▶ **STATED EXERCISE 1**
From the comment on predictive hierarchies, reproduce the passage starting at "As for the how-does-it-work" and ending at "would be illuminating.".
▶ **STATED EXERCISE 2**
In the comment on predictive hierarchies, condense the paragraph beginning "So, the way I see it" into a shorter version that keeps its main points.

▶ **TEXT SECTION**
-=-=-=-=-

Is your model that evolution gets agents to pursue useful goals by warping predictive circuitry to make false-but-useful predictions? Or is it that evolution would fix the ancient predictive circuitry if it were better at modifying old-but-critical subsystems in big jumps, but can't? I find the second unlikely. The first seems possible, but strains my credulity about modeling the warped stuff as "prediction".

As for the how-does-it-work point: if we start with a predictive hierarchy but then warp some pieces to fix their set-points, how do we end up with something which strategically minimizes the prediction error of those parts? When I think of freezing some of the predictions, it seems like what you get is a world-model which is locked into some beliefs, not something which strategizes to make those predictions true.

As I mentioned in the other comment, I have seen other work which gets agents out of this sort of thing; but it seems likely they had different definitions of key ideas such as minimizing prediction error, so your response would be illuminating.

• Well-working Bayesian systems minimize prediction error in the sense that they tweak their own weights (that is, probabilities) so as to reduce future error, in response to stimuli. They don't have a tendency to produce outputs now which are expected to reduce later prediction error. This is also true of small parts in a Bayesian network; each is individually responsible for minimizing its own prediction error of downstream info, using upstream info as helpful "freebie" information which it can benefit from in its downstream predictions. So, if you freeze a small part, its downstream neighbors will simply stop using it, because its frozen output is not useful. Upstream neighbors get the easy job of predicting the frozen values. So a mostly-bayesian system with some frozen parts doesn't seem to start trying to minimize the prediction error of the frozen bit in other ways, because each part is responsible for minimizing their own error.
• Similarly for artificial neural networks: freezing a sub-network makes its feedforward signal useless to downstream neurons, and its backprop information little more interesting than that. Other systems of predictive hierarchies seem likely to get similar results.

The problem here is that these systems are only trying to minimize prediction error on the current step. A predictive system may have long-term models, but error is only back-propagated in a way which encourages each individual prediction to be more accurate for the time-step it was made, not in a way which encourages outputs to strategically make future inputs easier to predict.

So, the way I see it, in order for a system to strategically act so as to minimize future prediction error of a frozen sub-part, you'd need a part of the system to act as a reinforcement learner whose reward signal was the prediction error of the other part. This is not how parts of a predictive hierarchy tend to behave. Parts of a predictive hierarchy learn to reduce their own predictive error -- and even there, they learn to produce outputs which are more similar to their observations, not to manipulate things so as to better match predictions.

-=-=-=-=-

▶ **INFORMATION GIVEN**
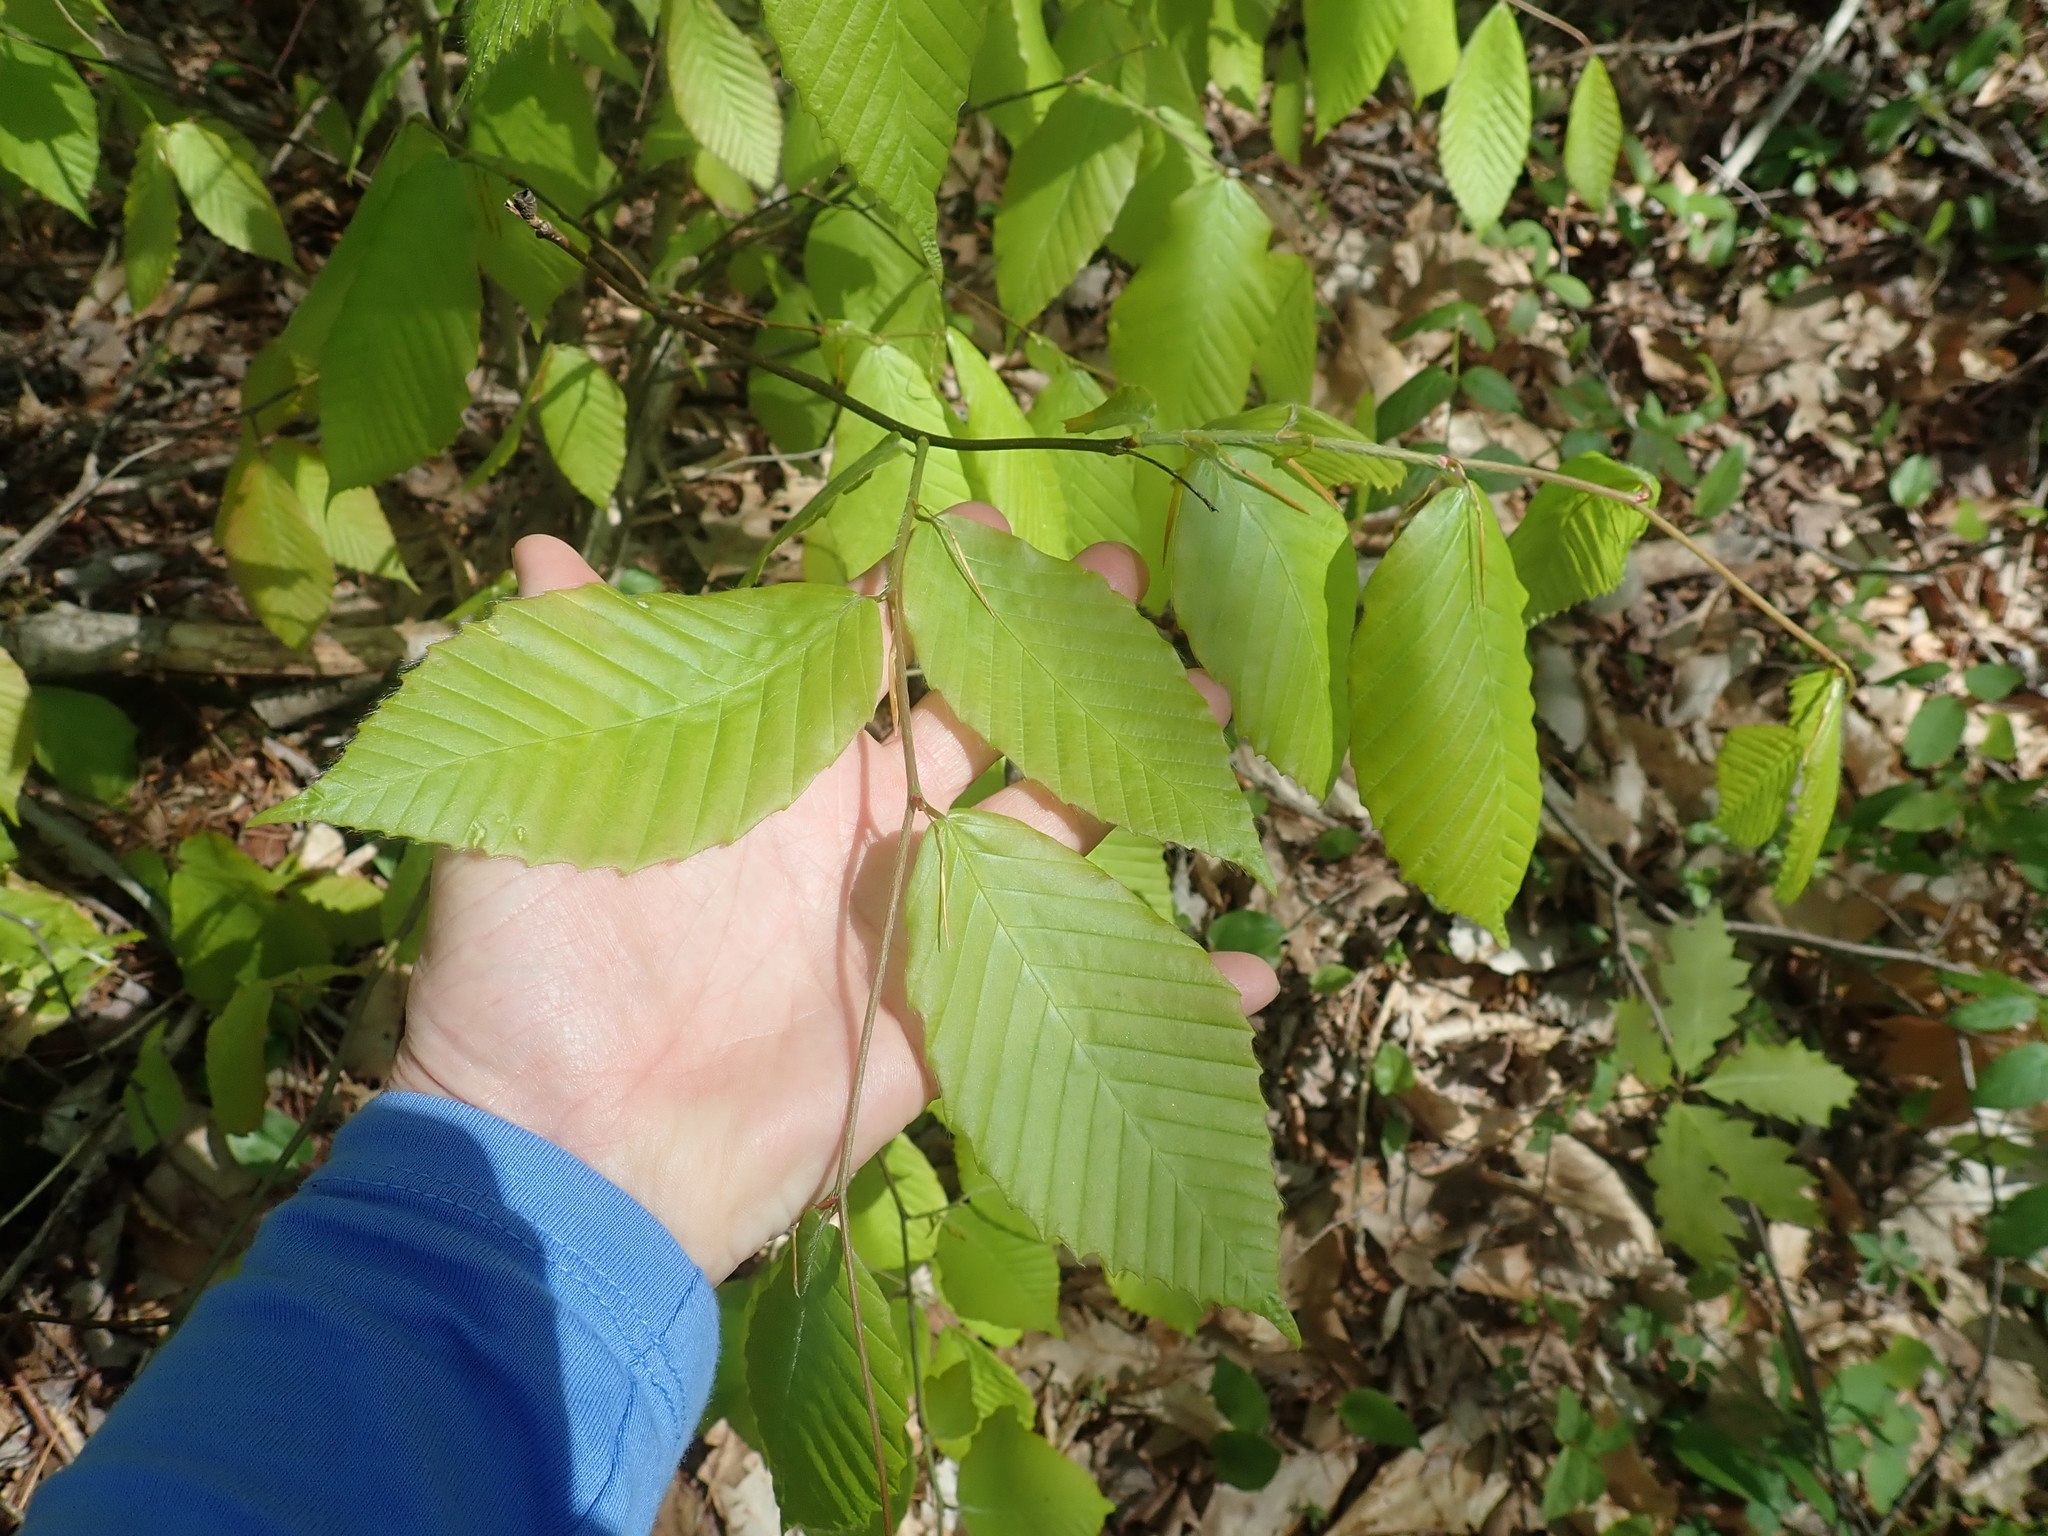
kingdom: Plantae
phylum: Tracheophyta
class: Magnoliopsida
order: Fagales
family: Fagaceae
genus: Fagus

-=-=-=-=-

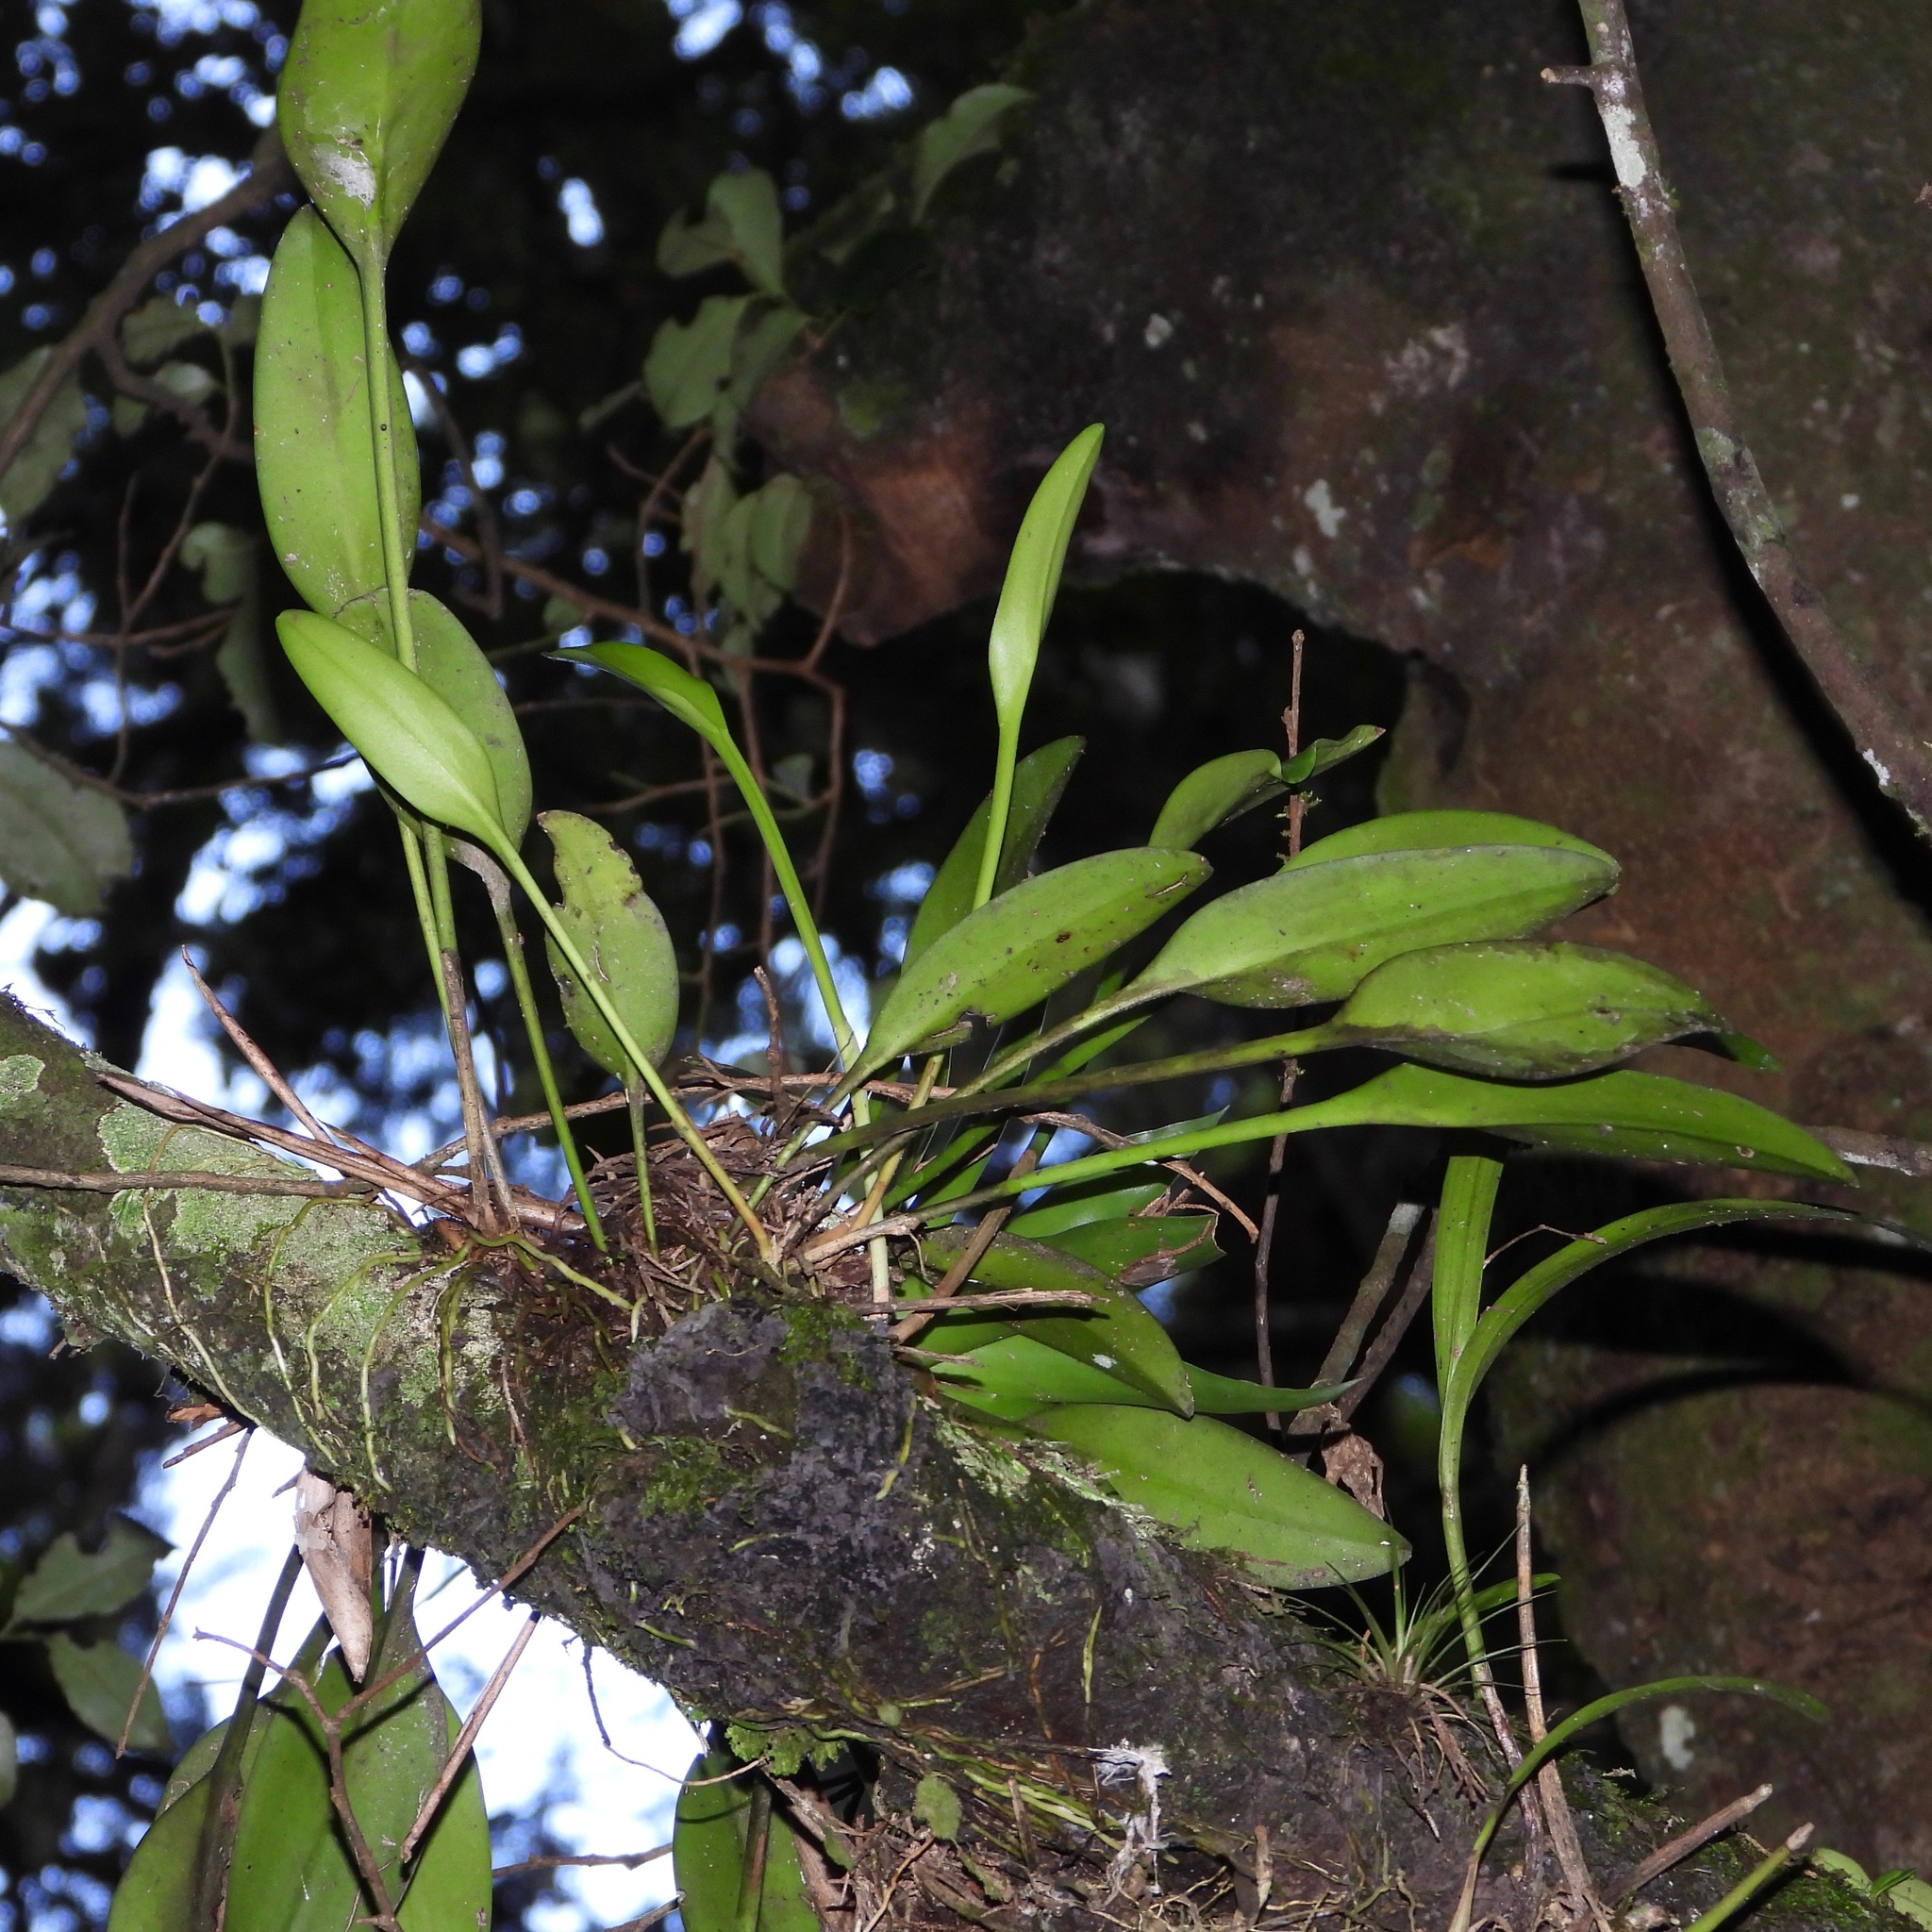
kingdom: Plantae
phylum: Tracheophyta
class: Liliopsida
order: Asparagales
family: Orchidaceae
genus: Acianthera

-=-=-=-=-

▶ **CORRECT OUTPUT 1**
As for the how-does-it-work point: if we start with a predictive hierarchy but then warp some pieces to fix their set-points, how do we end up with something which strategically minimizes the prediction error of those parts? When I think of freezing some of the predictions, it seems like what you get is a world-model which is locked into some beliefs, not something which strategizes to make those predictions true.

As I mentioned in the other comment, I have seen other work which gets agents out of this sort of thing; but it seems likely they had different definitions of key ideas such as minimizing prediction error, so your response would be illuminating.

▶ **CORRECT OUTPUT 2**
For a system to act strategically to minimize the future prediction error of a frozen sub-part, some part of it would have to act as a reinforcement learner whose reward signal is that other part's prediction error. Parts of a predictive hierarchy do not tend to behave this way. Each part learns to reduce its own prediction error, and it does so by producing outputs more similar to its observations, not by manipulating things to better match its predictions.